Equity Release Schemes Get You Income When You Need It

Submitted : Mar 10, 2010   Word Count : 594   Popularity: 67

The market value of a home minus the debt and mortgage already held against it is the equity. What an equity release does is to allow you some of the cash value of that equity without needing to move out of the home and, in many cases, without selling any of it. There are two main types of equity release schemes.

These two types of schemes are called lifetime mortgages and home reversion schemes. You must be a certain age to be able to take part in an equity release. The exact age requirement can vary with the company you use but it is usually over 55 years old, sometimes more.

Home reversions plans involve you selling at least a part, possibly all, of your home. This can be to either an individual or a company. You are normally paid out in one lump sum. Afterward, you continue living in your home free of charge or with a very tiny fee. You can stay there until you move or until your death. The amount you can get will be dependent on a number of factors such as your age at the time of the deal.

There are a few different types of lifetime mortgage plans. In each case, however, you still own your home. You borrow money against the value of your home and continue to make your mortgage payments.

The first type of lifetime mortgage plan is called the Roll-up Plan. You can receive your loan in either a lump sum of cash or as a regular monthly payment. Interest is added to the loan but not paid until the home is actually sold either when you move out die.

The interest will accrue on the loan and all prior interest so when you take the loan in a lump sum, it adds up fast. With the drawdown version of this plan, the money is taken out in smaller regular payments or only as needed. This way, the debt does not grow as quickly.

Drawdown equity release mortgages are amongst the most popular as they can significantly reduce the rolled up interest that would otherwise be added to the loan. A minimum initial lump sum of between 10,000 and 25,000 is usually set by the equity release provider.

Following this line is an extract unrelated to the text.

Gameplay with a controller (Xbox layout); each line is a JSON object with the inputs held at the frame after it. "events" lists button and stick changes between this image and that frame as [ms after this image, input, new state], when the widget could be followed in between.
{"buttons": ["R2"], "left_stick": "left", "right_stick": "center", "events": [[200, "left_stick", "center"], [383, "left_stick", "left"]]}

With an interest only lifetime mortgage it can be possible to agree at outset a defined length of time that interest will be payable for, before the loan reverts to having the interest roll up against the loan. This is often considered by those below the age of 60 - 65 who are still able to afford the interest payments in the short term, but wish to have the security of fixing their lifetime mortgage rate now.

Home income plans also involve being paid in a lump sum but this is used for purchasing an annuity to provide a regular income. The income is then used partially for paying the interest which is usually at a rate that is fixed. How you use the remaining income is at your discretion. When your home is sold, the loan is paid off. This type of plan is more advantageous if you are older rather than recently retired.

There are a lot of factors to think about when engaging in an equity release. Be sure that you understand all the terms involved. It is a good idea to get some expert advice before you commit to one of them.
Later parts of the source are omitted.